-- GIVEN INFORMATION --

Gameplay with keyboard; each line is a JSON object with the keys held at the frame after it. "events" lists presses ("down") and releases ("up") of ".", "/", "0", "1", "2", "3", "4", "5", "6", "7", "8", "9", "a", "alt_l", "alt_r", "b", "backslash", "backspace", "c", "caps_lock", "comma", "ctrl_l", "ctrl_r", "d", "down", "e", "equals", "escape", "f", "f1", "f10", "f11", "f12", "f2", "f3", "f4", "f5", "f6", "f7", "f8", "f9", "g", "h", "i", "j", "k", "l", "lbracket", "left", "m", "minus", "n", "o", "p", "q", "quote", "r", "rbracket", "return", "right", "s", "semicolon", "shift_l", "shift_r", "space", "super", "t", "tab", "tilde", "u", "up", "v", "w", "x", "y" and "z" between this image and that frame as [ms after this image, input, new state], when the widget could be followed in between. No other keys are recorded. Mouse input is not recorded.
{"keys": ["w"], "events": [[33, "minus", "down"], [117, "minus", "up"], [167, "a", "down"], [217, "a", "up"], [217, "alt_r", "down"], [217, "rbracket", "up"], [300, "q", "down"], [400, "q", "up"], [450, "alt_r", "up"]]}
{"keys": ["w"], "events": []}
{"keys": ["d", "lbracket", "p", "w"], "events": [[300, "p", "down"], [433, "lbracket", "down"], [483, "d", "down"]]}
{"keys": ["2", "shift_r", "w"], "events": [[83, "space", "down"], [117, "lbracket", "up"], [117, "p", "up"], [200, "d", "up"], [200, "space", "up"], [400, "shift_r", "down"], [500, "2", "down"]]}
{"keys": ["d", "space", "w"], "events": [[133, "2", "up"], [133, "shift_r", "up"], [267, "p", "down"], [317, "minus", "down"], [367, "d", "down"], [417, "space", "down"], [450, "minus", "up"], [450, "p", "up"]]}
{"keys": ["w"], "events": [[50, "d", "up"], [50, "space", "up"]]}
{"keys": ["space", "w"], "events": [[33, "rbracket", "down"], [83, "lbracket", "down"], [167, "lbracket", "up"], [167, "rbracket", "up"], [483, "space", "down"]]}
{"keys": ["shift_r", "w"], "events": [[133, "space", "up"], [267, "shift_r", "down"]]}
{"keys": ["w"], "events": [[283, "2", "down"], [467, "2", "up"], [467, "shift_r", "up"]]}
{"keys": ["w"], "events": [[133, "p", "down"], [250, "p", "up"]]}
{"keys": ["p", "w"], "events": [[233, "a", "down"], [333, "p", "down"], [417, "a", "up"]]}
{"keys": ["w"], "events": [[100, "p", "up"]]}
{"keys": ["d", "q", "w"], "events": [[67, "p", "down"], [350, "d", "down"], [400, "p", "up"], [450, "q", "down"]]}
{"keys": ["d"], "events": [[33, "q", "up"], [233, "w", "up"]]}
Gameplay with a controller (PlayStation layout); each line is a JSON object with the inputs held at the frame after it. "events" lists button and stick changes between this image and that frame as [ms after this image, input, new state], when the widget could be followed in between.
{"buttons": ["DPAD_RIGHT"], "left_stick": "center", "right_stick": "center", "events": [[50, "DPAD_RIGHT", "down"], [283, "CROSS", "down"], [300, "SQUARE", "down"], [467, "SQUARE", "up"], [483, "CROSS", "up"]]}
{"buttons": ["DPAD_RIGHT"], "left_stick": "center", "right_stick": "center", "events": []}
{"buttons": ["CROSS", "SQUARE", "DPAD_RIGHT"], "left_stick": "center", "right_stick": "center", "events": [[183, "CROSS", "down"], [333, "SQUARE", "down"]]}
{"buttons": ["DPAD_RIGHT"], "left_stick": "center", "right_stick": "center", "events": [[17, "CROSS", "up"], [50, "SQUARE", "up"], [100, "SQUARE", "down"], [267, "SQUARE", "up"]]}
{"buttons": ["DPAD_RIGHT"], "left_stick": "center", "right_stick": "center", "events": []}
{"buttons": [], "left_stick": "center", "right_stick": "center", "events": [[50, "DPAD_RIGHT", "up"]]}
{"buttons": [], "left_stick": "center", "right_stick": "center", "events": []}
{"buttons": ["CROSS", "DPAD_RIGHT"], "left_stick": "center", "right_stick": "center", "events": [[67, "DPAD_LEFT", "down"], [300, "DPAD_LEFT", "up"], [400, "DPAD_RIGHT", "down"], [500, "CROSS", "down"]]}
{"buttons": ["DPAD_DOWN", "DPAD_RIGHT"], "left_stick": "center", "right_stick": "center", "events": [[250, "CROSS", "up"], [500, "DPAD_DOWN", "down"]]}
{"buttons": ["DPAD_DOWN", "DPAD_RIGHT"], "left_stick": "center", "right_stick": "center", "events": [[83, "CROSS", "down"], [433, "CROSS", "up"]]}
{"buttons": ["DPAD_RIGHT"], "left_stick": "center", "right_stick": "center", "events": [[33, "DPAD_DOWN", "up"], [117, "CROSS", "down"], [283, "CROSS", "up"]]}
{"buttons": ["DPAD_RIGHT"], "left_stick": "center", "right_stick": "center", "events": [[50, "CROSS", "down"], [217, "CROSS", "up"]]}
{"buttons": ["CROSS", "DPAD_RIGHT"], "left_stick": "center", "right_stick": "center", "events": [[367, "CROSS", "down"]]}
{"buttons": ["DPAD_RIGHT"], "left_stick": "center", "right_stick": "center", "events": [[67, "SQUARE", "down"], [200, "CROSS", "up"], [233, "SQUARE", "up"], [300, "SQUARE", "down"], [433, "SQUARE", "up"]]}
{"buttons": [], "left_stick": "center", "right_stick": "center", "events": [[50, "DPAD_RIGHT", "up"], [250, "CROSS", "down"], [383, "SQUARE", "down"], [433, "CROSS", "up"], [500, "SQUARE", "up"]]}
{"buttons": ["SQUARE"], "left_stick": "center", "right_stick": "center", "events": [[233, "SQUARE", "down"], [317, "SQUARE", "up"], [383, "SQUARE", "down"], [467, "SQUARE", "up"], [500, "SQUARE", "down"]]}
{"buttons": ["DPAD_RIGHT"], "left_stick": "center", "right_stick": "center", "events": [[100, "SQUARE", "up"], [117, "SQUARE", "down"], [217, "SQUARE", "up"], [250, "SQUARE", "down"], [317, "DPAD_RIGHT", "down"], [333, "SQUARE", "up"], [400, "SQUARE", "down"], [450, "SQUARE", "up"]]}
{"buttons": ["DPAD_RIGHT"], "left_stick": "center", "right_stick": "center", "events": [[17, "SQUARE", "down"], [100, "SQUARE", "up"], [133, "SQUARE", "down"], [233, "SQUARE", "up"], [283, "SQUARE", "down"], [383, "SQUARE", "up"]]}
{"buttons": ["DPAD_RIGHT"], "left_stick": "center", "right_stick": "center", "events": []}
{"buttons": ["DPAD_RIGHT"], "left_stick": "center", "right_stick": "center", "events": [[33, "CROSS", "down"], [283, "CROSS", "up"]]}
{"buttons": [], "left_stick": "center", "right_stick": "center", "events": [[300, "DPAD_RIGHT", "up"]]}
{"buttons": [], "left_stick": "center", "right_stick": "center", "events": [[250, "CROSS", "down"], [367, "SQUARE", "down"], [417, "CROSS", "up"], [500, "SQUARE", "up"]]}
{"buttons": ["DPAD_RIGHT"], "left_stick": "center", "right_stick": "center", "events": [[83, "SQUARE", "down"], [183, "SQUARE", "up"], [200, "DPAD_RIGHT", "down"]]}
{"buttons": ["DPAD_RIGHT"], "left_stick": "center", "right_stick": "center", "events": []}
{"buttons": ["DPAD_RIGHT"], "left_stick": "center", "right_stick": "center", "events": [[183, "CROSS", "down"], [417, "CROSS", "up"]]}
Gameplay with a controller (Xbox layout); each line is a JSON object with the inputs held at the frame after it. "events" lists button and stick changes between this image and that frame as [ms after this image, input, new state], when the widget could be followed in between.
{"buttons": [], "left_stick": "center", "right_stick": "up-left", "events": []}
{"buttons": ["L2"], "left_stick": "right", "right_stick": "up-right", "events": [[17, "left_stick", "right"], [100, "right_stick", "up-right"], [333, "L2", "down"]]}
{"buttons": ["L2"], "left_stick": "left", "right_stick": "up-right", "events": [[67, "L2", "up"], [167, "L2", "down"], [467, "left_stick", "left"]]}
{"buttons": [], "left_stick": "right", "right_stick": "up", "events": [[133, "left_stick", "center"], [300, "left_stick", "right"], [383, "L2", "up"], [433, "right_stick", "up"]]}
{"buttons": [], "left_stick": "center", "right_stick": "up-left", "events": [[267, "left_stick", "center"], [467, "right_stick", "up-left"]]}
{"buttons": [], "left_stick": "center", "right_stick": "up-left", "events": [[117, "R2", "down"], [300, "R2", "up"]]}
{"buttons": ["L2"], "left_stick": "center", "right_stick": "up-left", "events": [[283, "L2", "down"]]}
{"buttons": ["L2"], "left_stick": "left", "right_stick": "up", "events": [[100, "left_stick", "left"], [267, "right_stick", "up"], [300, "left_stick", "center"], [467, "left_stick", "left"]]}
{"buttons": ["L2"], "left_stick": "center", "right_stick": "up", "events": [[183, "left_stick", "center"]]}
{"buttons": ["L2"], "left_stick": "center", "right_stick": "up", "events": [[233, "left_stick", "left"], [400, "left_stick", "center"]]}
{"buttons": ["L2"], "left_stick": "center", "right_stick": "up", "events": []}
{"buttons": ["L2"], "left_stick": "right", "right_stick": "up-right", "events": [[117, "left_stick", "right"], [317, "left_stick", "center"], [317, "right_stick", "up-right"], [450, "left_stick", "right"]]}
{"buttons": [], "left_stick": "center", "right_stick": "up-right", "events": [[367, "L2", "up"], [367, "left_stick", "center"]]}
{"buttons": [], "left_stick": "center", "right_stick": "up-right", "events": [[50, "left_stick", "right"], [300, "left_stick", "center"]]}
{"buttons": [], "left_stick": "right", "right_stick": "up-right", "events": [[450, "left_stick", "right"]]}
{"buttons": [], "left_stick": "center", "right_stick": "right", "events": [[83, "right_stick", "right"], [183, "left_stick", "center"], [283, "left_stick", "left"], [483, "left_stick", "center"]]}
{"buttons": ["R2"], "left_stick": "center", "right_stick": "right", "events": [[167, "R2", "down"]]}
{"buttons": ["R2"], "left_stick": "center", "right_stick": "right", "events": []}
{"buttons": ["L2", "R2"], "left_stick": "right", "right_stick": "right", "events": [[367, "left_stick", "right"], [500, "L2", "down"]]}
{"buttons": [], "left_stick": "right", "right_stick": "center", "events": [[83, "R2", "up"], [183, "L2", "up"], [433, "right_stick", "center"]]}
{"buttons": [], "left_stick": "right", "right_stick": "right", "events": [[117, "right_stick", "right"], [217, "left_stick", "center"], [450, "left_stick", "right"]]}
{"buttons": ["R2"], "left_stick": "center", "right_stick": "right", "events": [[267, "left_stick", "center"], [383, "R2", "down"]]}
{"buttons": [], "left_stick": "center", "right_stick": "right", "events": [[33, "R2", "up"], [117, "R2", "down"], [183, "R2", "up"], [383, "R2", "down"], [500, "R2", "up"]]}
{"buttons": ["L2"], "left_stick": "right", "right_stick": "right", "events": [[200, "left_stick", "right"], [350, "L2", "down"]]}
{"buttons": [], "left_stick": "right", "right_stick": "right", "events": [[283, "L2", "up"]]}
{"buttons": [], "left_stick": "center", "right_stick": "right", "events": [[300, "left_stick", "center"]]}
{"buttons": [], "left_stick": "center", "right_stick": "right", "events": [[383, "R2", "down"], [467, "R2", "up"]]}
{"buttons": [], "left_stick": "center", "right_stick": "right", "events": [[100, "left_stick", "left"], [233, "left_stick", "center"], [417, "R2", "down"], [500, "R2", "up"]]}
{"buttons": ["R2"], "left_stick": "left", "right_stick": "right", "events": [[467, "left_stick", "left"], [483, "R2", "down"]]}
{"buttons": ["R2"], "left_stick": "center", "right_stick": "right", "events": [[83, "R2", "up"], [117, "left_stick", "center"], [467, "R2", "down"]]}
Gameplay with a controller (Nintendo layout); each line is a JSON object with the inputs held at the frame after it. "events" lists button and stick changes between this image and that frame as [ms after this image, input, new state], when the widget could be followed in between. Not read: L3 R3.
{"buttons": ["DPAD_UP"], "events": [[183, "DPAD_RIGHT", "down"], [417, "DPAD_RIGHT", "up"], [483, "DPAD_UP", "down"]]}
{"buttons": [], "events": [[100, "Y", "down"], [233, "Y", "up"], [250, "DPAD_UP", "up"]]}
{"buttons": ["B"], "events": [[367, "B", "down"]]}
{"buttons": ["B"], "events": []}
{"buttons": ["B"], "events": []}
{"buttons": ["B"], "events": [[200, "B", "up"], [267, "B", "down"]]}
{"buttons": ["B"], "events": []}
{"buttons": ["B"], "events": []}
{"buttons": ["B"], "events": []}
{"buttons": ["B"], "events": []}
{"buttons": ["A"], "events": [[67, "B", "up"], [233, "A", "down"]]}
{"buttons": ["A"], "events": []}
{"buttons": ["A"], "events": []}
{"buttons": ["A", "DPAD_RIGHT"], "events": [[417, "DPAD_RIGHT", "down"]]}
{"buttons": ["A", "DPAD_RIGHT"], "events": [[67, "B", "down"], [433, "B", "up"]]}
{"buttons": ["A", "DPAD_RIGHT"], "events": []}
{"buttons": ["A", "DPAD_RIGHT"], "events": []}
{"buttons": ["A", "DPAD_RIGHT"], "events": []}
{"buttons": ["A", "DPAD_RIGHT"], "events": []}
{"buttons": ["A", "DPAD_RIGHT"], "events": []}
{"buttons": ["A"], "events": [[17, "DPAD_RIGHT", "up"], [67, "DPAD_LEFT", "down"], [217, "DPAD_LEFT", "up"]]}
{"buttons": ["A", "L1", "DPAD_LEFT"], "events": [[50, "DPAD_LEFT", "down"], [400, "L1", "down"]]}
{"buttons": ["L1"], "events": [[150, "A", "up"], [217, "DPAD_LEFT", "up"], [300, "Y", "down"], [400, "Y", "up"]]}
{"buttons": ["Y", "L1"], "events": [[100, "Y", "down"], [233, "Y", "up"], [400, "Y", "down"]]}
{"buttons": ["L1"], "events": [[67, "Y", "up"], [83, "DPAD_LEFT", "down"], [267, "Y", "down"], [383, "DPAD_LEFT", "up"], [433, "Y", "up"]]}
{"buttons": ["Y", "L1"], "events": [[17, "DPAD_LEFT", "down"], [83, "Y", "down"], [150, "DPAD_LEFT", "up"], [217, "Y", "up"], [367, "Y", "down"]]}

-- WORK INSTRUCTIONS --
Lines containing the word "minus" must all be returned from the material above.

-- ANSWER SPACE --
Gameplay with keyboard; each line is a JSON object with the keys held at the frame after it. "events" lists presses ("down") and releases ("up") of ".", "/", "0", "1", "2", "3", "4", "5", "6", "7", "8", "9", "a", "alt_l", "alt_r", "b", "backslash", "backspace", "c", "caps_lock", "comma", "ctrl_l", "ctrl_r", "d", "down", "e", "equals", "escape", "f", "f1", "f10", "f11", "f12", "f2", "f3", "f4", "f5", "f6", "f7", "f8", "f9", "g", "h", "i", "j", "k", "l", "lbracket", "left", "m", "minus", "n", "o", "p", "q", "quote", "r", "rbracket", "return", "right", "s", "semicolon", "shift_l", "shift_r", "space", "super", "t", "tab", "tilde", "u", "up", "v", "w", "x", "y" and "z" between this image and that frame as [ms after this image, input, new state], when the widget could be followed in between. No other keys are recorded. Mouse input is not recorded.
{"keys": ["w"], "events": [[33, "minus", "down"], [117, "minus", "up"], [167, "a", "down"], [217, "a", "up"], [217, "alt_r", "down"], [217, "rbracket", "up"], [300, "q", "down"], [400, "q", "up"], [450, "alt_r", "up"]]}
{"keys": ["d", "space", "w"], "events": [[133, "2", "up"], [133, "shift_r", "up"], [267, "p", "down"], [317, "minus", "down"], [367, "d", "down"], [417, "space", "down"], [450, "minus", "up"], [450, "p", "up"]]}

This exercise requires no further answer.